U.S. Vegetable Prices Increased By A Whopping 38 Percent In November, But They Say Inflation Is “Under Control”
Francesco Abbruzzino, The Uncensored Report, LLC
The mainstream media is trying really hard to convince all of us that inflation will soon no longer be a problem, but meanwhile food prices continue to soar to absolutely absurd levels. In fact, we just learned that vegetable prices increased by a whopping 38 percent in November. When I originally saw that number, I thought that it must represent the change from 12 months ago. But that is not the case. According to the Bureau of Labor Statistics, vegetable prices jumped 38.1 percent from October to November, and they are up a total of 80.6 percent over the past 12 months…
The price of vegetables from producers shot up 38% on a monthly basis in November — and jumped over 80% compared to November 2021 — according to the U.S. Bureau of Labor Statistics latest Producer Price Index.
Even after reading that, a lot of you are still going to have a very difficult time believing that these figures are actually real.
So I would encourage you to go to the official BLS website and see the numbers for yourself.
This isn’t an Internet rumor.
This is real.
As you can see from this chart, egg prices are also going completely nuts.
The price of eggs shot up 26 percent last month.
And over the past 12 months the price of eggs is up an astounding 244 percent.
The bird flu is the primary reason why eggs have become so expensive. More than 50 million chickens and turkeys in the United States are already dead, and it is likely that millions more will die in the months ahead.
As for vegetables, the endless drought in the western half of the nation has absolutely crippled production. In fact, one recent survey discovered that 74 percent of farmers in 15 western states “saw a reduction in harvests” in 2022…
A recent survey about the drought by the American Farm Bureau Federation of more than 650 farmers in 15 Western states found that 74 percent saw a reduction in harvests and 42 percent switched crops.
No matter how high the Federal Reserve hikes interest rates, food prices are going to continue to go up.
We all have to eat, and it appears that food supplies will get even tighter in 2023…
U.S. domestic supplies of key crops including corn, soybeans and wheat are expected to remain snug into 2023, according to the U.S. Department of Agriculture.

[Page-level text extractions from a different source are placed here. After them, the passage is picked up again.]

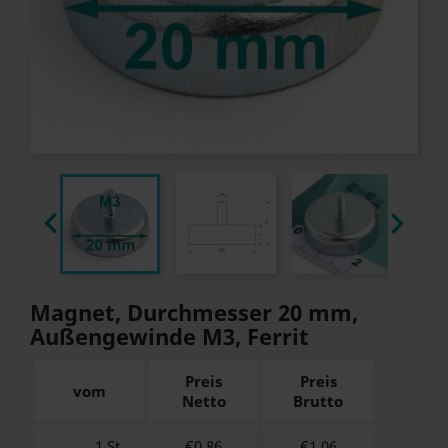


Magnet, Durchmesser 20 mm,
Außengewinde M3, Ferrit
Preis
Preis
vom
Netto
Brutto
1 St.
€0.86
€
1.06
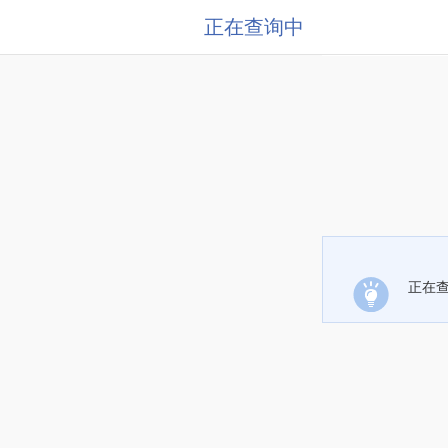
正在查询中
正在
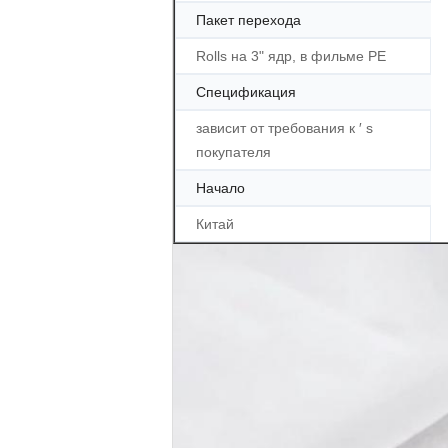
Пакет перехода
Rolls на 3" ядр, в фильме PE
Спецификация
зависит от требования к ′ s
покупателя
Начало
Китай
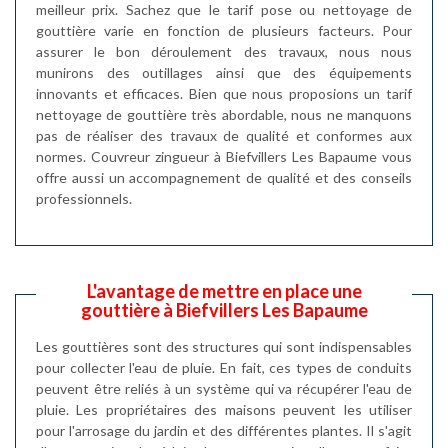
meilleur prix. Sachez que le tarif pose ou nettoyage de
gouttière varie en fonction de plusieurs facteurs. Pour
assurer le bon déroulement des travaux, nous nous
munirons des outillages ainsi que des équipements
innovants et efficaces. Bien que nous proposions un tarif
nettoyage de gouttière très abordable, nous ne manquons
pas de réaliser des travaux de qualité et conformes aux
normes. Couvreur zingueur à Biefvillers Les Bapaume vous
offre aussi un accompagnement de qualité et des conseils
professionnels.
L'avantage de mettre en place une
gouttière à Biefvillers Les Bapaume
Les gouttières sont des structures qui sont indispensables
pour collecter l'eau de pluie. En fait, ces types de conduits
peuvent être reliés à un système qui va récupérer l'eau de
pluie. Les propriétaires des maisons peuvent les utiliser
pour l'arrosage du jardin et des différentes plantes. Il s'agit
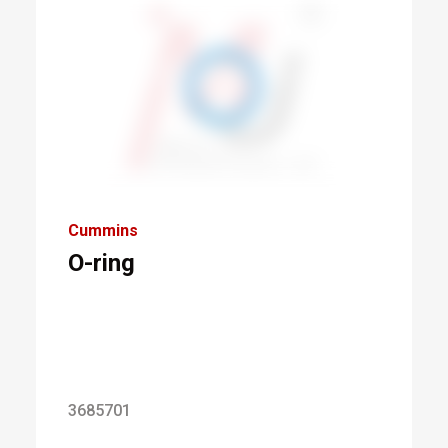
Cummins
O-ring
3685701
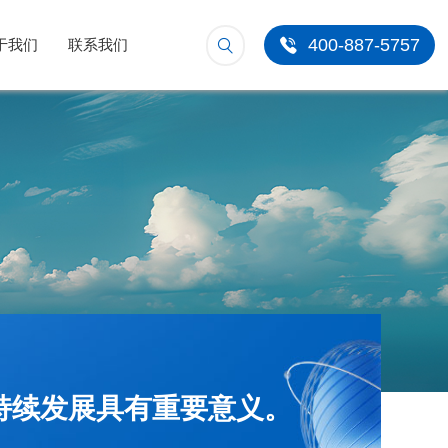
400-887-5757
于我们
联系我们
持续发展具有重要意义。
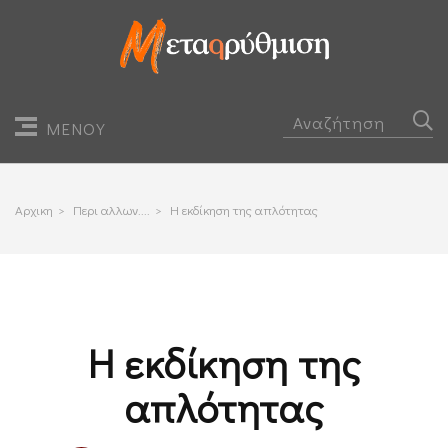
ΜΕΝΟΥ
Αρχικη
>
Περι αλλων....
>
Η εκδίκηση της απλότητας
Η εκδίκηση της
απλότητας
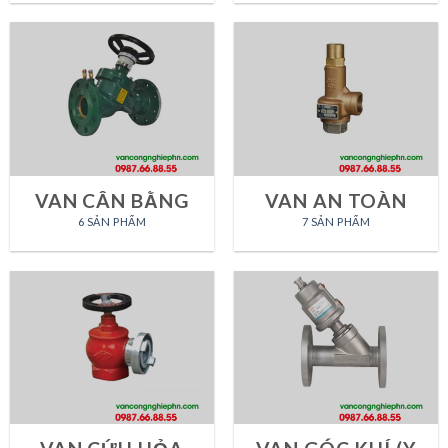
VAN CÂN BẰNG
VAN AN TOÀN
6 SẢN PHẨM
7 SẢN PHẨM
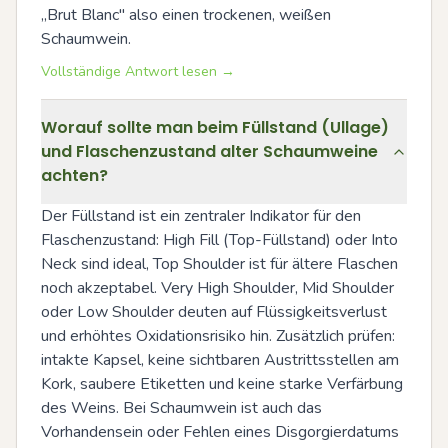
„Brut Blanc" also einen trockenen, weißen 
Schaumwein.
Vollständige Antwort lesen →
Worauf sollte man beim Füllstand (Ullage)
und Flaschenzustand alter Schaumweine
achten?
Der Füllstand ist ein zentraler Indikator für den 
Flaschenzustand: High Fill (Top-Füllstand) oder Into 
Neck sind ideal, Top Shoulder ist für ältere Flaschen 
noch akzeptabel. Very High Shoulder, Mid Shoulder 
oder Low Shoulder deuten auf Flüssigkeitsverlust 
und erhöhtes Oxidationsrisiko hin. Zusätzlich prüfen: 
intakte Kapsel, keine sichtbaren Austrittsstellen am 
Kork, saubere Etiketten und keine starke Verfärbung 
des Weins. Bei Schaumwein ist auch das 
Vorhandensein oder Fehlen eines Disgorgierdatums 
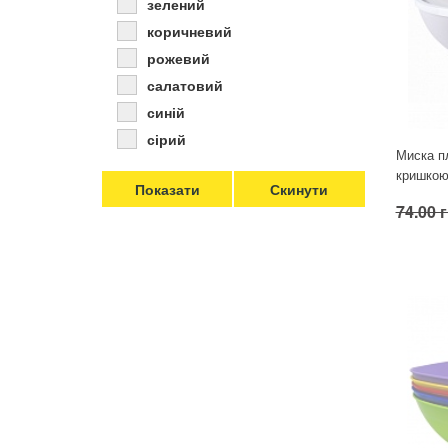
зелений
Для кімнатних рослин
коричневий
Для ландшафтного дизайну
рожевий
Для поливу
салатовий
Інструменти та інвентар
синій
Виноробство
сірий
Миска пл
Бджільництво
кришкою
Садові фігури
74.00 
Міцелій грибів
Товари для дому
Теплиці і покривний матеріал
Цибулинні і бульби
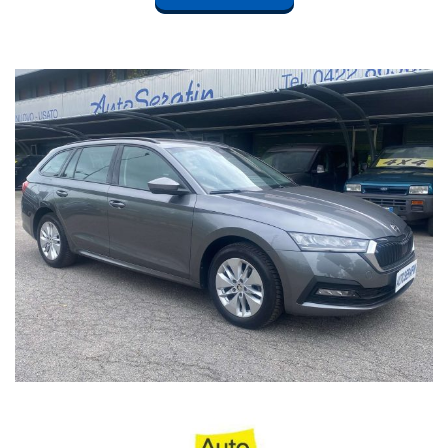
SI PREGA LA GENTILE CLIENTELA DI CHIAMARE, PER SENTIRE SE
LA VETTURA E' ANCORA DISPONIBILE E SEDE DOVE SI TROVA,
OLTRE ALLA VERIFICA DELL 'ALLESTIMENTO DEL VEICOLO, IN
QUANTO L'INSERZIONE VIENE CARICATA IN MODO
AUTOMATICO.LA DITTA AUTOSERAFIN DECLINA OGNI
RESPONSABILITA' PER EVENTUALI E INVOLONTARIE
INCONGRUENZE, CHE NON RAPPRESENTANO UN IMPEGNO
CONTRATTUALE.
AUTO CON KM CERTIFICATI E SCRITTI IN FATTURA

The agency is forecasting U.S. corn supplies to fall to a decade low before the 2023 harvest, while soybean stocks were seen at a seven-year low and wheat ending stocks are forecast at the lowest in 15 years.
I am particularly concerned about the outlook for wheat.
The two largest wheat exporters in the world are projected to have very disappointing harvests in the months ahead, and this should deeply alarm all of us…
While flooding in Australia, the world’s second largest wheat exporter, in recent weeks has caused extensive damage to the crop which was ready for harvest, a severe drought is expected shrink Argentina’s wheat crop by almost 40%.
This will reduce global wheat availability in the first half of 2023.
A lack of rainfall in the U.S. Plains, where the winter crop ratings are running at the lowest since 2012, could dent supplies for the second half of the year.
So what does all of this mean?
The bottom line is that the global food crisis that erupted in 2022 is likely to intensify quite a bit more in 2023.